Problem requirements
Find every line in the records below that contains the word "standard", and copy each such line.

Exercise materials
※

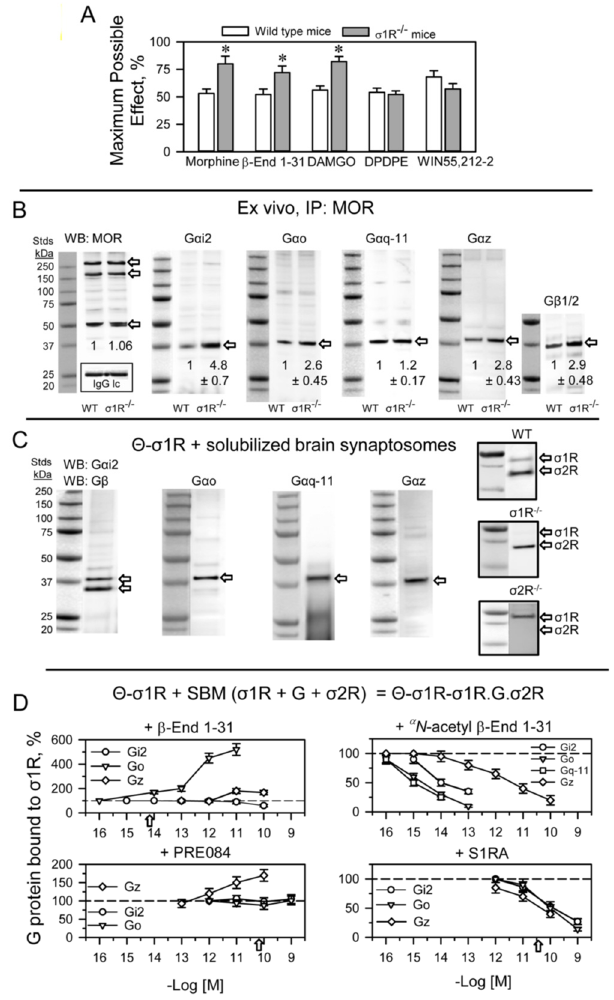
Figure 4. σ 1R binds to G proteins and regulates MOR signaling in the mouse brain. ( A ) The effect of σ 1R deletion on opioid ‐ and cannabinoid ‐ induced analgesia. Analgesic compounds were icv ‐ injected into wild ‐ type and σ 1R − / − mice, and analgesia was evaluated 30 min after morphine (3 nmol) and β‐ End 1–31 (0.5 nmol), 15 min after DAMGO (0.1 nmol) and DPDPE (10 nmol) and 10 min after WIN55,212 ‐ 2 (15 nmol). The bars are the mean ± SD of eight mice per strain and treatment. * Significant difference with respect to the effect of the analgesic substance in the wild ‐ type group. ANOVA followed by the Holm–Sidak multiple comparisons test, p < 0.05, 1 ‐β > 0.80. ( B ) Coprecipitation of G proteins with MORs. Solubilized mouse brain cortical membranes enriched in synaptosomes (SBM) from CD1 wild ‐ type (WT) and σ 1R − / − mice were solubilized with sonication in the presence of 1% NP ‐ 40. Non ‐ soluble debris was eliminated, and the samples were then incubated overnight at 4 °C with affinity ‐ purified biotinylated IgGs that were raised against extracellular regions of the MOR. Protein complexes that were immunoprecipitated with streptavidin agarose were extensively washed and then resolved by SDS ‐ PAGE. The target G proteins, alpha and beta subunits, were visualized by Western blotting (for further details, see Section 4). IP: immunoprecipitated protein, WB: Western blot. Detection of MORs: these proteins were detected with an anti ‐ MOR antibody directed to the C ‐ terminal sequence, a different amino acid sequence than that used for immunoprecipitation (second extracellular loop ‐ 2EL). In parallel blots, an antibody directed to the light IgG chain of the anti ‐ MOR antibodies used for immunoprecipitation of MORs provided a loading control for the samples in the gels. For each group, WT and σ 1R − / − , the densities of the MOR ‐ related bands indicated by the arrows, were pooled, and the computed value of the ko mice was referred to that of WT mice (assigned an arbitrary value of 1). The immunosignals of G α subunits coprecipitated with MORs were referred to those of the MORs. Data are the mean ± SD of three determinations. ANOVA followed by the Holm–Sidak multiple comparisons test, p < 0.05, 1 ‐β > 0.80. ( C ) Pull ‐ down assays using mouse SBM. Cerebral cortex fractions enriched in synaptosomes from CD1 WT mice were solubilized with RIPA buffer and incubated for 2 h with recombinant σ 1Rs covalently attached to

※

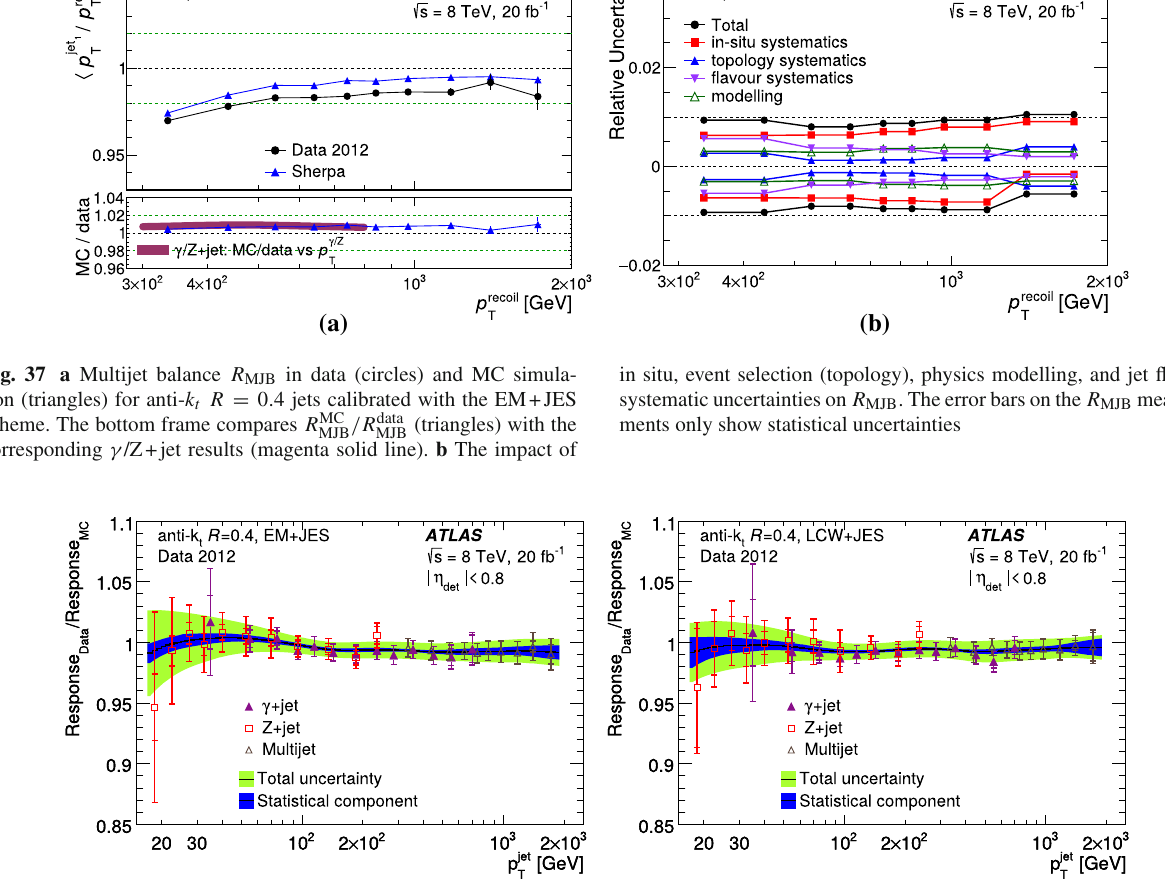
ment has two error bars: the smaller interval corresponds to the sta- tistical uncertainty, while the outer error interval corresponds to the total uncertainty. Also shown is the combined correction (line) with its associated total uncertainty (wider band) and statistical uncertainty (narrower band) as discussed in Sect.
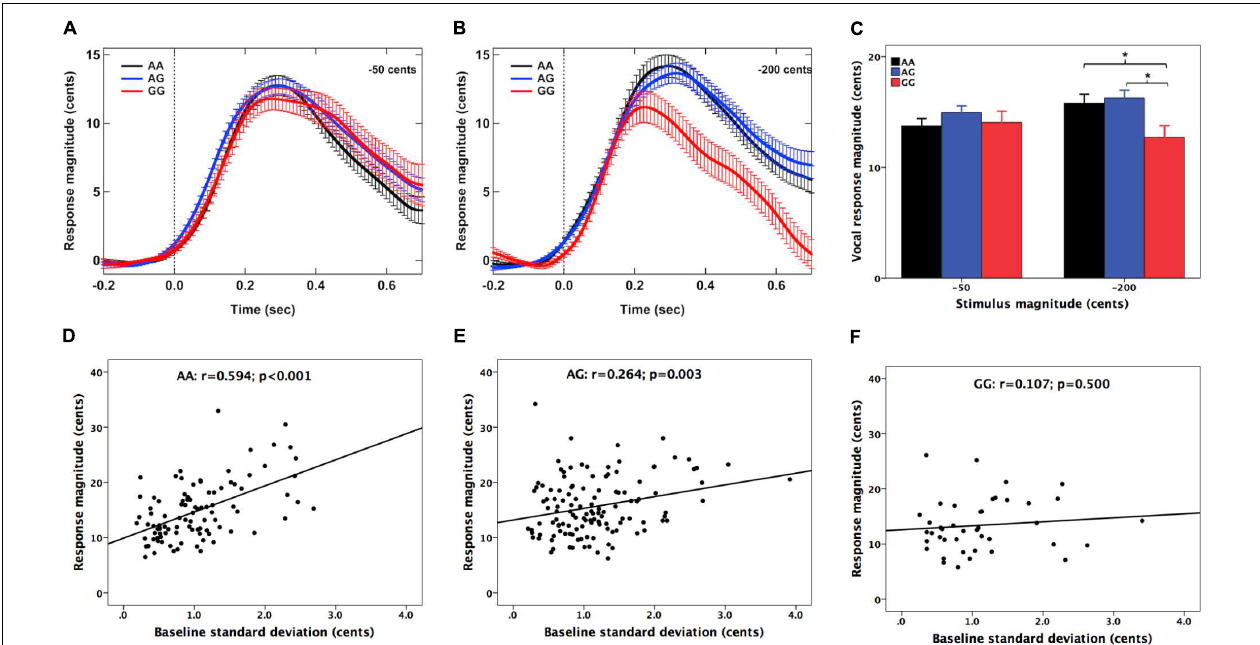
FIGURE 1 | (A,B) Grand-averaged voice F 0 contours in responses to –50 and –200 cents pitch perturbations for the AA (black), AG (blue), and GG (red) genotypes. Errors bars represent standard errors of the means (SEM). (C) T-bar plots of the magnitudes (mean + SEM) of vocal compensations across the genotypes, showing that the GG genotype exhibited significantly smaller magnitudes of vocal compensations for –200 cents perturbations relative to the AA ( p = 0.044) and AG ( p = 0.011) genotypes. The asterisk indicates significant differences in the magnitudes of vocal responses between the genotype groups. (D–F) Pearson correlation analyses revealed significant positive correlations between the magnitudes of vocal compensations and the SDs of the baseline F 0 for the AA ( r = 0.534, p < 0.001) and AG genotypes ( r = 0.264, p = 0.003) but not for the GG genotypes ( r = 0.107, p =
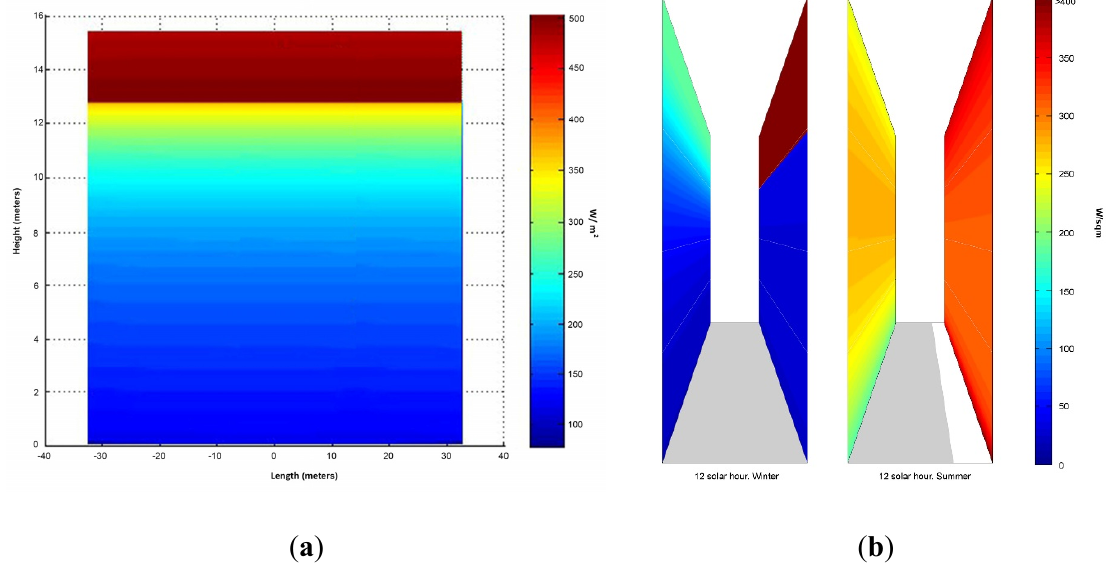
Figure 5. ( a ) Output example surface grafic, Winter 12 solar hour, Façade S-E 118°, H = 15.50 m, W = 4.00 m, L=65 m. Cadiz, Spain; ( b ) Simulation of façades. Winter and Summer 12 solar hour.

※

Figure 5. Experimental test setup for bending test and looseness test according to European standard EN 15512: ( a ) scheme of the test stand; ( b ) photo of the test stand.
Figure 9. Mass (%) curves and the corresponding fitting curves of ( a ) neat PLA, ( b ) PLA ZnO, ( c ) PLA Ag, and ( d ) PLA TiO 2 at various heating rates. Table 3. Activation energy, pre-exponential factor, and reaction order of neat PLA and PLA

※

Response to this task
FIGURE 1 | (A,B) Grand-averaged voice F 0 contours in responses to –50 and –200 cents pitch perturbations for the AA (black), AG (blue), and GG (red) genotypes. Errors bars represent standard errors of the means (SEM). (C) T-bar plots of the magnitudes (mean + SEM) of vocal compensations across the genotypes, showing that the GG genotype exhibited significantly smaller magnitudes of vocal compensations for –200 cents perturbations relative to the AA ( p = 0.044) and AG ( p = 0.011) genotypes. The asterisk indicates significant differences in the magnitudes of vocal responses between the genotype groups. (D–F) Pearson correlation analyses revealed significant positive correlations between the magnitudes of vocal compensations and the SDs of the baseline F 0 for the AA ( r = 0.534, p < 0.001) and AG genotypes ( r = 0.264, p = 0.003) but not for the GG genotypes ( r = 0.107, p =
Figure 5. Experimental test setup for bending test and looseness test according to European standard EN 15512: ( a ) scheme of the test stand; ( b ) photo of the test stand.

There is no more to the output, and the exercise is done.